▶ ACTIVITY
Every line in the data below that holds "worn" should be found and copied.
##### DATA FOR ANALYSIS
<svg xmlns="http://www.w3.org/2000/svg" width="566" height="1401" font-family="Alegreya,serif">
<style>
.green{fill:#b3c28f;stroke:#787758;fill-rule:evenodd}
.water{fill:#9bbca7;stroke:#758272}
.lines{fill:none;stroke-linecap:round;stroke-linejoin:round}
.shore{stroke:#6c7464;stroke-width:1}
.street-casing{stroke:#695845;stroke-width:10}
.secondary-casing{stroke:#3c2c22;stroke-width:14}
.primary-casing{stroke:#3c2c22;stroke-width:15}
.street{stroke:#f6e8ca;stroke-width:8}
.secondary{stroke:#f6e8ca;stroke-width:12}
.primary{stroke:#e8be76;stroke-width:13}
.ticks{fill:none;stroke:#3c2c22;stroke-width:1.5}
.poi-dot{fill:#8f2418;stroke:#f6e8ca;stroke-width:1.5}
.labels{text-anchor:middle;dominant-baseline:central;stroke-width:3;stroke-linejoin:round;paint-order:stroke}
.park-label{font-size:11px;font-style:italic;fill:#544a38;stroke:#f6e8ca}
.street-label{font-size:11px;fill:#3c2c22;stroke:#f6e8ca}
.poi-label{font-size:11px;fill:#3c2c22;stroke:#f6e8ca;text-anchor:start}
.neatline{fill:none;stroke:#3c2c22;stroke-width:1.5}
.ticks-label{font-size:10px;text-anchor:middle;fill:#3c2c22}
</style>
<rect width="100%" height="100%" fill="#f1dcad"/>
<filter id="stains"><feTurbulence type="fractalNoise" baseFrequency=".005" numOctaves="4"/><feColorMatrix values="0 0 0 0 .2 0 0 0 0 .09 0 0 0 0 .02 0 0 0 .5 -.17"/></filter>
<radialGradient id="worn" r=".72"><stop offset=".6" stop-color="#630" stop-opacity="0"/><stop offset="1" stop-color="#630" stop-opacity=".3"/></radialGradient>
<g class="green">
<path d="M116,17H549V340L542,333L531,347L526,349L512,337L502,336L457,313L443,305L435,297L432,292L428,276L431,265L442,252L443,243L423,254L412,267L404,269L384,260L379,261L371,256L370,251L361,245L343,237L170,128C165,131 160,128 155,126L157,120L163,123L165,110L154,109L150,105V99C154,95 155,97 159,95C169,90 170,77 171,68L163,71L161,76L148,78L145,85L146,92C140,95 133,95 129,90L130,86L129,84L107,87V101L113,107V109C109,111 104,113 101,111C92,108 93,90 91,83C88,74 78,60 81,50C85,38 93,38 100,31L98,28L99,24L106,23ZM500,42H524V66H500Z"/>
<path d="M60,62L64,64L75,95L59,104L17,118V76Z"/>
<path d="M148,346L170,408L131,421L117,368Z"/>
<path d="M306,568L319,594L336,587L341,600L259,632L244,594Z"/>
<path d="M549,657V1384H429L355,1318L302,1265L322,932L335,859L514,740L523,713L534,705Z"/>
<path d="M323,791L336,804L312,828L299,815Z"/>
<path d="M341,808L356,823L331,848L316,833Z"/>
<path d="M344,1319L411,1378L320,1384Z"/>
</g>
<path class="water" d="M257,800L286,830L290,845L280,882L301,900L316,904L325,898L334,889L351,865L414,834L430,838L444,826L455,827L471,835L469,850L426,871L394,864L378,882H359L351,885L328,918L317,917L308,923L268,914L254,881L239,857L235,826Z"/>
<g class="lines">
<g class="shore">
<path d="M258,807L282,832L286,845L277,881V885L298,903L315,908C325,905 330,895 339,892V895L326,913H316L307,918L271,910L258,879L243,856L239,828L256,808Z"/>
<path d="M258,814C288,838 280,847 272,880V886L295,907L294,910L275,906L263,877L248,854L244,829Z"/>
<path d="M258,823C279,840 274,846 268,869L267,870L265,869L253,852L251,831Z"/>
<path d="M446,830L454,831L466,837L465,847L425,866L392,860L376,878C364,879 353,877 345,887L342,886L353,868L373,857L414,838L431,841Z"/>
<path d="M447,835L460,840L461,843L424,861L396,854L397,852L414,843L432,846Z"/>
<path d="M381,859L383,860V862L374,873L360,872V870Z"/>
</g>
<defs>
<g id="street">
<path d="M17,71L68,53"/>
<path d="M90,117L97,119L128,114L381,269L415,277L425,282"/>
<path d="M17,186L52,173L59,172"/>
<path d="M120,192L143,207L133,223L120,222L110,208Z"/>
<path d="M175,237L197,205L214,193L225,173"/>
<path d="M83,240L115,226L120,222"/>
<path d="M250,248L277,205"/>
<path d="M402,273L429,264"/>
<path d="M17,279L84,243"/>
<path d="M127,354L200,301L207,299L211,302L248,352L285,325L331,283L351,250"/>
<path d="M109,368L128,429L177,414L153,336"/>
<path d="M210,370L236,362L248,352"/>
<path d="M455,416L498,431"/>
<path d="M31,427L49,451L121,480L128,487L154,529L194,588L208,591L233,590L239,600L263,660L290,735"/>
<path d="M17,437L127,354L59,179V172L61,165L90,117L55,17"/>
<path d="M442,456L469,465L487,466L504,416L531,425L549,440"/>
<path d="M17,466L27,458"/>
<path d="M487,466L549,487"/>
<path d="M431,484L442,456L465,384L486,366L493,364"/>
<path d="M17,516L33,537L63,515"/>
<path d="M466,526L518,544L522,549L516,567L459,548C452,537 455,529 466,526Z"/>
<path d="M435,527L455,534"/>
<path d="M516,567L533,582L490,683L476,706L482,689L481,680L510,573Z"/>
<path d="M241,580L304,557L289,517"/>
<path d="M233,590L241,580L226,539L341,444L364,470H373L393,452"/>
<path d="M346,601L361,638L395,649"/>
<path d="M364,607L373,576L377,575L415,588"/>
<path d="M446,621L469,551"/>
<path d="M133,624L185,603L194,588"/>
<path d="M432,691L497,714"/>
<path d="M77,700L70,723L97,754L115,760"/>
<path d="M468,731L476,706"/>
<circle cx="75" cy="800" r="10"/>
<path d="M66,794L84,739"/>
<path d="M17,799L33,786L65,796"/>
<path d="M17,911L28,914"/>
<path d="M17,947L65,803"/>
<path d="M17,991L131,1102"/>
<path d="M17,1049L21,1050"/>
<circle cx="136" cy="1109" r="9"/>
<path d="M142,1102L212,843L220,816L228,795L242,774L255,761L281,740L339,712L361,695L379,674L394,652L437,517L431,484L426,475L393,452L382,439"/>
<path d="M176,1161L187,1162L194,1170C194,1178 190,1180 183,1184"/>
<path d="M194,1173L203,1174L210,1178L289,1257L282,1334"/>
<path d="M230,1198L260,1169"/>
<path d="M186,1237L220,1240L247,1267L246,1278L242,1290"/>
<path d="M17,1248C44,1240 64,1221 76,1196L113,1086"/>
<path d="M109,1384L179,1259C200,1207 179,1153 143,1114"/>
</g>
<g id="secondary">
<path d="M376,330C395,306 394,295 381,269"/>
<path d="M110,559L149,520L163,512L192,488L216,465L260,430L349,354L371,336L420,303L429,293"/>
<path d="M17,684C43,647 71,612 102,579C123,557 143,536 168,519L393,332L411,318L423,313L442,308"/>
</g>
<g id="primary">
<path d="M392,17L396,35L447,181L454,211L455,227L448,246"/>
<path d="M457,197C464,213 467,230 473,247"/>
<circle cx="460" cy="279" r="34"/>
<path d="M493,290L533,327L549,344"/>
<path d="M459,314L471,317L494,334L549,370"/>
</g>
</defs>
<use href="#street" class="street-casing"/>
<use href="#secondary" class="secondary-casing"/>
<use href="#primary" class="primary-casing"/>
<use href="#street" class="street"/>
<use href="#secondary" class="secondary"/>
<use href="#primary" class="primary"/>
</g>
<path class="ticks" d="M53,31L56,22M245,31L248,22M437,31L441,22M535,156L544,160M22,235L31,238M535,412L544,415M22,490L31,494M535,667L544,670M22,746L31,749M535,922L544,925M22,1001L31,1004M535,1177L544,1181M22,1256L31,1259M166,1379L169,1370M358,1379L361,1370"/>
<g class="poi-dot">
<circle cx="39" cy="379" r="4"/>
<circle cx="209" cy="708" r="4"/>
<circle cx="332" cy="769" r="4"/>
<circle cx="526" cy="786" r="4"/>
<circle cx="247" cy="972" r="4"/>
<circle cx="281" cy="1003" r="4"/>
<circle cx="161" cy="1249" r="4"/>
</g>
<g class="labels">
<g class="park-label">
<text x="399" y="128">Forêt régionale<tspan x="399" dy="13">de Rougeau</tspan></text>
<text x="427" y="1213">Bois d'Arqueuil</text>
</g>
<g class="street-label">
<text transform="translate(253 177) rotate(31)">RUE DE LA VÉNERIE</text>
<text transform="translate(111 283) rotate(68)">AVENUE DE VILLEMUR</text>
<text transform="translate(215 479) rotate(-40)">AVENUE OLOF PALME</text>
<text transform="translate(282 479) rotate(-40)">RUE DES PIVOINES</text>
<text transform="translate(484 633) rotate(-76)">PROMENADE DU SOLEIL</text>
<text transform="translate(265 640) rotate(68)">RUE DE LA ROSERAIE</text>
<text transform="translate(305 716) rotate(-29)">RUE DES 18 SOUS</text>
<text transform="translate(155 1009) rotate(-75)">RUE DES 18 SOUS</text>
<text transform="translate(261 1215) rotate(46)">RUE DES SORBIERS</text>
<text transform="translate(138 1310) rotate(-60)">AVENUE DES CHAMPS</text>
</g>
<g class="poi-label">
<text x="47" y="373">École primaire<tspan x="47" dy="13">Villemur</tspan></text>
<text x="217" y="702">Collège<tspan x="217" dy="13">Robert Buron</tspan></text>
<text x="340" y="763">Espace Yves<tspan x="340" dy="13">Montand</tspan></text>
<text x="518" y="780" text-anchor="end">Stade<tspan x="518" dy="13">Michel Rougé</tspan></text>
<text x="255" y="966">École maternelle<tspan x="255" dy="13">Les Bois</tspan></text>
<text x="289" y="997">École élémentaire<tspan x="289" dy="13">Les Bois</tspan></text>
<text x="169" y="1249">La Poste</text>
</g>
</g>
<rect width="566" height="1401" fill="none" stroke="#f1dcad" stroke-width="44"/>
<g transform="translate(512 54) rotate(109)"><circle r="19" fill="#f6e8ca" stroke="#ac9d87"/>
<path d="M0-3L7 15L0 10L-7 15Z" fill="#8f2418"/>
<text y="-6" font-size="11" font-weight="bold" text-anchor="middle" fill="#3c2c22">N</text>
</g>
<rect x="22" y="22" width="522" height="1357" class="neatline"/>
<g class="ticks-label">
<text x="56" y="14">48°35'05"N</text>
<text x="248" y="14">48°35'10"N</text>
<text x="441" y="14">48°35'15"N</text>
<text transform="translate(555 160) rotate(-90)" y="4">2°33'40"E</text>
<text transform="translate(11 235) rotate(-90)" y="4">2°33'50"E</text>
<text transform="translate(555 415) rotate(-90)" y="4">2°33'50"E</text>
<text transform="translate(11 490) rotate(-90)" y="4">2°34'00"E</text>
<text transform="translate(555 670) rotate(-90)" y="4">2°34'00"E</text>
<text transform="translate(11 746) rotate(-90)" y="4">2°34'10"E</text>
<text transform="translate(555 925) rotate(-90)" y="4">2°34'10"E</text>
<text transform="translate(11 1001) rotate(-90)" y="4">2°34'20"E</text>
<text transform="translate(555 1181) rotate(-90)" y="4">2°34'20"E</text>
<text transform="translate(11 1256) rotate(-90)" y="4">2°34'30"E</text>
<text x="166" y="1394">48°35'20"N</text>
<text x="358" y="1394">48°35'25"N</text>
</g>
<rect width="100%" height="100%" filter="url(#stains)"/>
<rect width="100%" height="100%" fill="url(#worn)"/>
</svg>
##########
##### DATA FOR ANALYSIS
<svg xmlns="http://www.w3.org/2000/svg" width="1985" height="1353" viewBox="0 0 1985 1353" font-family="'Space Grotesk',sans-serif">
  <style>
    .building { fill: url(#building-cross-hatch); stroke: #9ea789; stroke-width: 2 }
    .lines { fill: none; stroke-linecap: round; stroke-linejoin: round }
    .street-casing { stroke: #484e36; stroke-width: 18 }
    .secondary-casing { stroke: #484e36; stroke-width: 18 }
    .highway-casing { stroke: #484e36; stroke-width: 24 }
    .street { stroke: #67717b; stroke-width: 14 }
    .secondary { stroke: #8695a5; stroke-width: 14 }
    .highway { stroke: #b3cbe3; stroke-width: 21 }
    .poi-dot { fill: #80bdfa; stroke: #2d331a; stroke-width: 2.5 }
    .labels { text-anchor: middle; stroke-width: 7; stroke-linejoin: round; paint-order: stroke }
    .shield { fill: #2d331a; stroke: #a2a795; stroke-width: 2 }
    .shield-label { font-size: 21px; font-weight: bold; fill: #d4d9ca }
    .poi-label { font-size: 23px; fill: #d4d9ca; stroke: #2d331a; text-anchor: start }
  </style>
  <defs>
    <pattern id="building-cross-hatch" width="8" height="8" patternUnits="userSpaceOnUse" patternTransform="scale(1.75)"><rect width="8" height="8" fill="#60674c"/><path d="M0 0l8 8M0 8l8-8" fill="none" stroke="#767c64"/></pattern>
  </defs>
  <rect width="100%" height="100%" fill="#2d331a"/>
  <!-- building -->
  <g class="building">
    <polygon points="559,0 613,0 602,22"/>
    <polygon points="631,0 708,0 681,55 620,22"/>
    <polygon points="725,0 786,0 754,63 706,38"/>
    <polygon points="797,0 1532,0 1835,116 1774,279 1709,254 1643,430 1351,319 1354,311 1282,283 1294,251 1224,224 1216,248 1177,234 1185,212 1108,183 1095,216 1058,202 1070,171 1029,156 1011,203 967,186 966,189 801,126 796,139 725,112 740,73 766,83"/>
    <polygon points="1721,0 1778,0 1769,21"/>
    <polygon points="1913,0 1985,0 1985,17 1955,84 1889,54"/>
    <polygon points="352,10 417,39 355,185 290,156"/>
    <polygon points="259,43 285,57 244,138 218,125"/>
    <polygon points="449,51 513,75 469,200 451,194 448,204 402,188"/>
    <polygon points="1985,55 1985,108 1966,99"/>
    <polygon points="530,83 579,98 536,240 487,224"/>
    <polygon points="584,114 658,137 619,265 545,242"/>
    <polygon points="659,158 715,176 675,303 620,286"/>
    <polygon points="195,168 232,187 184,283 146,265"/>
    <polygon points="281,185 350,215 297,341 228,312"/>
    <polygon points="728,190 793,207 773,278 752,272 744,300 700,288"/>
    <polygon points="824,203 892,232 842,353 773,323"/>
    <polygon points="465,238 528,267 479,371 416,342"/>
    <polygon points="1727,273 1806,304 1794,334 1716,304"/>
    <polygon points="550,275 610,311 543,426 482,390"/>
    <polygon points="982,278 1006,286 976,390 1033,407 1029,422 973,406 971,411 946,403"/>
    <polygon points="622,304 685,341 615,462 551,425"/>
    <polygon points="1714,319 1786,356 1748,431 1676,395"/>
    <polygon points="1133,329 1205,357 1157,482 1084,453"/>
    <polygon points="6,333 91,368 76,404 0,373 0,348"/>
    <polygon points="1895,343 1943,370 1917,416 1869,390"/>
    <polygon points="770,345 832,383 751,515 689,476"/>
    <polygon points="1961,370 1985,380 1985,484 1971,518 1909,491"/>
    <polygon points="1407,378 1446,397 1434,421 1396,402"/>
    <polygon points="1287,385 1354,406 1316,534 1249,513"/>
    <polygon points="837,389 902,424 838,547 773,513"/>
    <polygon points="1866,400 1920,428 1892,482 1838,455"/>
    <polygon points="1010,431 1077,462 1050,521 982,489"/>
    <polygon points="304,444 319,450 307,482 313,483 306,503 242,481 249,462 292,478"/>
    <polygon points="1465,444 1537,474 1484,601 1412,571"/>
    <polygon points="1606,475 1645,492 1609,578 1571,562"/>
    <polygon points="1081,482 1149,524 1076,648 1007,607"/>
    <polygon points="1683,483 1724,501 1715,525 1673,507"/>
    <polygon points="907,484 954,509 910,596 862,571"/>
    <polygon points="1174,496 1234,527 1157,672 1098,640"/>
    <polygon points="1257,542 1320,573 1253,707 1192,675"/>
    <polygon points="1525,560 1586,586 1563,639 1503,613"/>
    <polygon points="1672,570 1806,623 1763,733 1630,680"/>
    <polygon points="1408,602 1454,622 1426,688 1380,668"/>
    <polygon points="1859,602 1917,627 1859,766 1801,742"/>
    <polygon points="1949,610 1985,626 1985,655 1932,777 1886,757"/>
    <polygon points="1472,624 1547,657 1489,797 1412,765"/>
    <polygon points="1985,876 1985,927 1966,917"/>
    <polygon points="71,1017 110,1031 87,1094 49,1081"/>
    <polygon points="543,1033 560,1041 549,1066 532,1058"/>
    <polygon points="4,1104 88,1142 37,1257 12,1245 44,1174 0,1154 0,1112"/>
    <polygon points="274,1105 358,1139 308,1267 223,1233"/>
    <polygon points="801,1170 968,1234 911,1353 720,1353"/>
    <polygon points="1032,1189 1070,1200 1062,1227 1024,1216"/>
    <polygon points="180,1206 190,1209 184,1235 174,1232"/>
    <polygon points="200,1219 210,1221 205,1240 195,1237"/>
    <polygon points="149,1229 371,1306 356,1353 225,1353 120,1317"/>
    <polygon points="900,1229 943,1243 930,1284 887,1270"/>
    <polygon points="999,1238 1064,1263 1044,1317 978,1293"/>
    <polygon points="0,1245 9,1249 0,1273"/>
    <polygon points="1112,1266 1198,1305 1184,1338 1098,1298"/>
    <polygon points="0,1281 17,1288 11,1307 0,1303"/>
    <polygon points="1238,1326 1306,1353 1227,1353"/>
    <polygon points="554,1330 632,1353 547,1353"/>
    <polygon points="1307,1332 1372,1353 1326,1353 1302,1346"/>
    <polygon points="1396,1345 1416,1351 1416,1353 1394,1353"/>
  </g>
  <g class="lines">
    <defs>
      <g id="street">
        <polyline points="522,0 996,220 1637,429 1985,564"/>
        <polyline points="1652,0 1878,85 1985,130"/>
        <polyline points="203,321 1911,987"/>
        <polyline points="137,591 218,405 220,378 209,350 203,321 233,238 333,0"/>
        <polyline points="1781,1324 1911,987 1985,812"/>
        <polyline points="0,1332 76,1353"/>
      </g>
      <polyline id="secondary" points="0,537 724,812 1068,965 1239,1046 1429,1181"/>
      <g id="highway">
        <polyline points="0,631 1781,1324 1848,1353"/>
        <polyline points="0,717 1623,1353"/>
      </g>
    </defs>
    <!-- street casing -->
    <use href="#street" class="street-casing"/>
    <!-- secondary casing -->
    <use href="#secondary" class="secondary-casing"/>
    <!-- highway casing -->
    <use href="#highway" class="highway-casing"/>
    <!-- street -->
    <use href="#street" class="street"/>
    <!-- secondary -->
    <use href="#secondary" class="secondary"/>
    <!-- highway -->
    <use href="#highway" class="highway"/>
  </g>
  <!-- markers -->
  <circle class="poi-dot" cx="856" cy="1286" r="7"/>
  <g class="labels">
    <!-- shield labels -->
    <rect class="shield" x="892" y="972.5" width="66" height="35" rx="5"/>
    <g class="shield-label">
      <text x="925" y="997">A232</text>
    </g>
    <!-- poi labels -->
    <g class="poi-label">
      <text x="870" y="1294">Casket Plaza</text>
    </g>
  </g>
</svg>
##########
##### DATA FOR ANALYSIS
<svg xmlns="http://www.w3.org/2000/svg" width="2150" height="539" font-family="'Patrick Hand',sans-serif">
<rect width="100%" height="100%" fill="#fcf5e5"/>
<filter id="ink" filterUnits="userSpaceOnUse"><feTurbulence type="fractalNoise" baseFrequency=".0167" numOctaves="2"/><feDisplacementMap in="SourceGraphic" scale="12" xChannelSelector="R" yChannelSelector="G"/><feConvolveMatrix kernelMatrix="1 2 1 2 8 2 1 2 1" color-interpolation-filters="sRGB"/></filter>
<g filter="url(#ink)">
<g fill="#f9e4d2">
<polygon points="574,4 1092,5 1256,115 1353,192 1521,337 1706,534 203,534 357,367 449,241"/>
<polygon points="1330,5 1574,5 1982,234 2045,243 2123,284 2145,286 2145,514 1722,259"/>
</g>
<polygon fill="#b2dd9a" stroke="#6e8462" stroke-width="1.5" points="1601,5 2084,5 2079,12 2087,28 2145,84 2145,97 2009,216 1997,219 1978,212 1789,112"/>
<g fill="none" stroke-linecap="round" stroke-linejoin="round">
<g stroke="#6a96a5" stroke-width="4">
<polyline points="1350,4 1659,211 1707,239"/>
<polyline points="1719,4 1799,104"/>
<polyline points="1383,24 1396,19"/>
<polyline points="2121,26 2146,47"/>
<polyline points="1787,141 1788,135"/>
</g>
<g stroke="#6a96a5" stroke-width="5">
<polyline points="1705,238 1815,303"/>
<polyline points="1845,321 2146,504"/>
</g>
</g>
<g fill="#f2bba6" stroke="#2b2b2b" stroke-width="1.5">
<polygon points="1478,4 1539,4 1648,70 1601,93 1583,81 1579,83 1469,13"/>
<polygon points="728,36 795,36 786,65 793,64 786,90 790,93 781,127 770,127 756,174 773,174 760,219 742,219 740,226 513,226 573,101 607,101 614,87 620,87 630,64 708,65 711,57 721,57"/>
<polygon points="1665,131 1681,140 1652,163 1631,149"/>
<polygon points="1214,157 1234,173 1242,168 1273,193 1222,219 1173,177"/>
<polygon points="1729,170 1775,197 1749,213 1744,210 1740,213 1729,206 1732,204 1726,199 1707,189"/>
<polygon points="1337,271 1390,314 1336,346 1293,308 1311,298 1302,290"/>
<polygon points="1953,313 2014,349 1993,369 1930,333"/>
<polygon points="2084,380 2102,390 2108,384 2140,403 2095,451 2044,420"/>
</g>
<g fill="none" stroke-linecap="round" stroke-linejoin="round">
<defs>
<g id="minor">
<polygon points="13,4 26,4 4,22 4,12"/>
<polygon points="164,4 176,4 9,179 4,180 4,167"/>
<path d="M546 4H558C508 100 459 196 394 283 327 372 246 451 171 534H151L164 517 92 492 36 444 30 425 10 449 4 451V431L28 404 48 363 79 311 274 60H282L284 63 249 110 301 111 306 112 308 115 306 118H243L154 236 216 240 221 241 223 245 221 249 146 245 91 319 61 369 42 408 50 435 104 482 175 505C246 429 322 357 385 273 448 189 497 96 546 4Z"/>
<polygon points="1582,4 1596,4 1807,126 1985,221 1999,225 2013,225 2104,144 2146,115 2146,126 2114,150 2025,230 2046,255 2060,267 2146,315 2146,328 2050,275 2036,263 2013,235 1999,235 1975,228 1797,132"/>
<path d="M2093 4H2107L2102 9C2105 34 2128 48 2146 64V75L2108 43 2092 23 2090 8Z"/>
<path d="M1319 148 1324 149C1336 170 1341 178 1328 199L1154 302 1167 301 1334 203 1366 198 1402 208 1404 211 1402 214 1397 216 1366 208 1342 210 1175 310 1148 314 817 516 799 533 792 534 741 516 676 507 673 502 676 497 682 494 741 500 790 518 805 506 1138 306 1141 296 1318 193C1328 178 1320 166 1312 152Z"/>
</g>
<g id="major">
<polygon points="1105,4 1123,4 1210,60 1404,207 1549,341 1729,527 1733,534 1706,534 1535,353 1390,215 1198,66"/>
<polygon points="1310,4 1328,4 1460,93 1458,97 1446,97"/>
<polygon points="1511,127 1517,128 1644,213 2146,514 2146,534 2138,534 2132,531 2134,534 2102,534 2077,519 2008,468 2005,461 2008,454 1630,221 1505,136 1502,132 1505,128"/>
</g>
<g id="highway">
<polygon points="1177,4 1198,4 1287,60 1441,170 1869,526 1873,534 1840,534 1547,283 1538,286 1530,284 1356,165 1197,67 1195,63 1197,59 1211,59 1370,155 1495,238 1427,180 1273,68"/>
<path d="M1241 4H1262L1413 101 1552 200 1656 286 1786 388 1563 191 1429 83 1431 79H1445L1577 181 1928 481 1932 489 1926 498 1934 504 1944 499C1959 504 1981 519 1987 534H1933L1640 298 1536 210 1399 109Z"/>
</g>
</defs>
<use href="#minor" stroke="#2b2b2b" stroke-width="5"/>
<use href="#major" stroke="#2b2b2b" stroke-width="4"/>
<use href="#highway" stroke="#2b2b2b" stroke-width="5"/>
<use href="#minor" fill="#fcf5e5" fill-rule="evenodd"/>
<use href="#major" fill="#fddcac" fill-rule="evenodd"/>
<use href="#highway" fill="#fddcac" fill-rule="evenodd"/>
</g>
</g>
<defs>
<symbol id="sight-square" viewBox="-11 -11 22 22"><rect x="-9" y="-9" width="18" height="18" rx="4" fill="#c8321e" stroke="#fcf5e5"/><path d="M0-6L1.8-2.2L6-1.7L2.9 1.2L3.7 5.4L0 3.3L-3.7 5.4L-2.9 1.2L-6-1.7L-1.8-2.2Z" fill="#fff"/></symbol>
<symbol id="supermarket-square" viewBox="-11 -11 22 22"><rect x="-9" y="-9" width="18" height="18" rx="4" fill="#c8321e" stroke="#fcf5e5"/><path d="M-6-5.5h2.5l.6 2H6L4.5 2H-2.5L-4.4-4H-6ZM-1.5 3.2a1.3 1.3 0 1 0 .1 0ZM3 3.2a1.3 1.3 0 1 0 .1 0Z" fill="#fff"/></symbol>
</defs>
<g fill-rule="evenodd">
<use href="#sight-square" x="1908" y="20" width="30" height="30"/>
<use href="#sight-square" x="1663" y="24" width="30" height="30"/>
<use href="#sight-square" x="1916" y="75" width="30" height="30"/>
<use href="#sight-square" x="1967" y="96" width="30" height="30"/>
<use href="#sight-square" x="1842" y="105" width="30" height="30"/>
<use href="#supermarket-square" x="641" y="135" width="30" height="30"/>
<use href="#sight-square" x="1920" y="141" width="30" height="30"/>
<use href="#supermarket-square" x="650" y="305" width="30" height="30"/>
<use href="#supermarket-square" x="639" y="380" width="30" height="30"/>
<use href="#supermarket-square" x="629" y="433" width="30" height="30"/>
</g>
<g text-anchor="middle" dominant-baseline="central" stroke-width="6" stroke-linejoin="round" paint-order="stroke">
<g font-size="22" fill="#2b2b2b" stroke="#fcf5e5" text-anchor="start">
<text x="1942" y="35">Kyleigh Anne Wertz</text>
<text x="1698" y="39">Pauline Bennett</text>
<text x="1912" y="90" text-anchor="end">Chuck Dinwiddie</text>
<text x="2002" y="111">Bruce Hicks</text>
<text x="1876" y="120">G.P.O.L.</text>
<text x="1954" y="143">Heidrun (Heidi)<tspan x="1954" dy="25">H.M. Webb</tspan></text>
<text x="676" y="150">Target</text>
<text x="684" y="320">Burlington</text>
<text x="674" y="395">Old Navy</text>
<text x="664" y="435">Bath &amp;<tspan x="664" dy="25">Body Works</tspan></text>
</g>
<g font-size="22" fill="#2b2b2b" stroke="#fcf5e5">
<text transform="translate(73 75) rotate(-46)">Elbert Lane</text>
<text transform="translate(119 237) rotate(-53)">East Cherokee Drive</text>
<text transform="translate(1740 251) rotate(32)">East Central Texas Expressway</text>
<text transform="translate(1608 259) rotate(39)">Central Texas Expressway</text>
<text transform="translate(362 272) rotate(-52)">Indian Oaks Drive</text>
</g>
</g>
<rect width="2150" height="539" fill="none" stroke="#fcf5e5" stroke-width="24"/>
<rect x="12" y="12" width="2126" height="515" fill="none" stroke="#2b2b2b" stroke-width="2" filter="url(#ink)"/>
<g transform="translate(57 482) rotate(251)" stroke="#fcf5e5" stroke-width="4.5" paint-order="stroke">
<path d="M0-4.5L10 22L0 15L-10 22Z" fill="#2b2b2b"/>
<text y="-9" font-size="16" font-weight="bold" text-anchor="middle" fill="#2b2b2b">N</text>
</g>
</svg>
##########
▶ RESPONSE FOR THIS EXERCISE
<radialGradient id="worn" r=".72"><stop offset=".6" stop-color="#630" stop-opacity="0"/><stop offset="1" stop-color="#630" stop-opacity=".3"/></radialGradient>
<rect width="100%" height="100%" fill="url(#worn)"/>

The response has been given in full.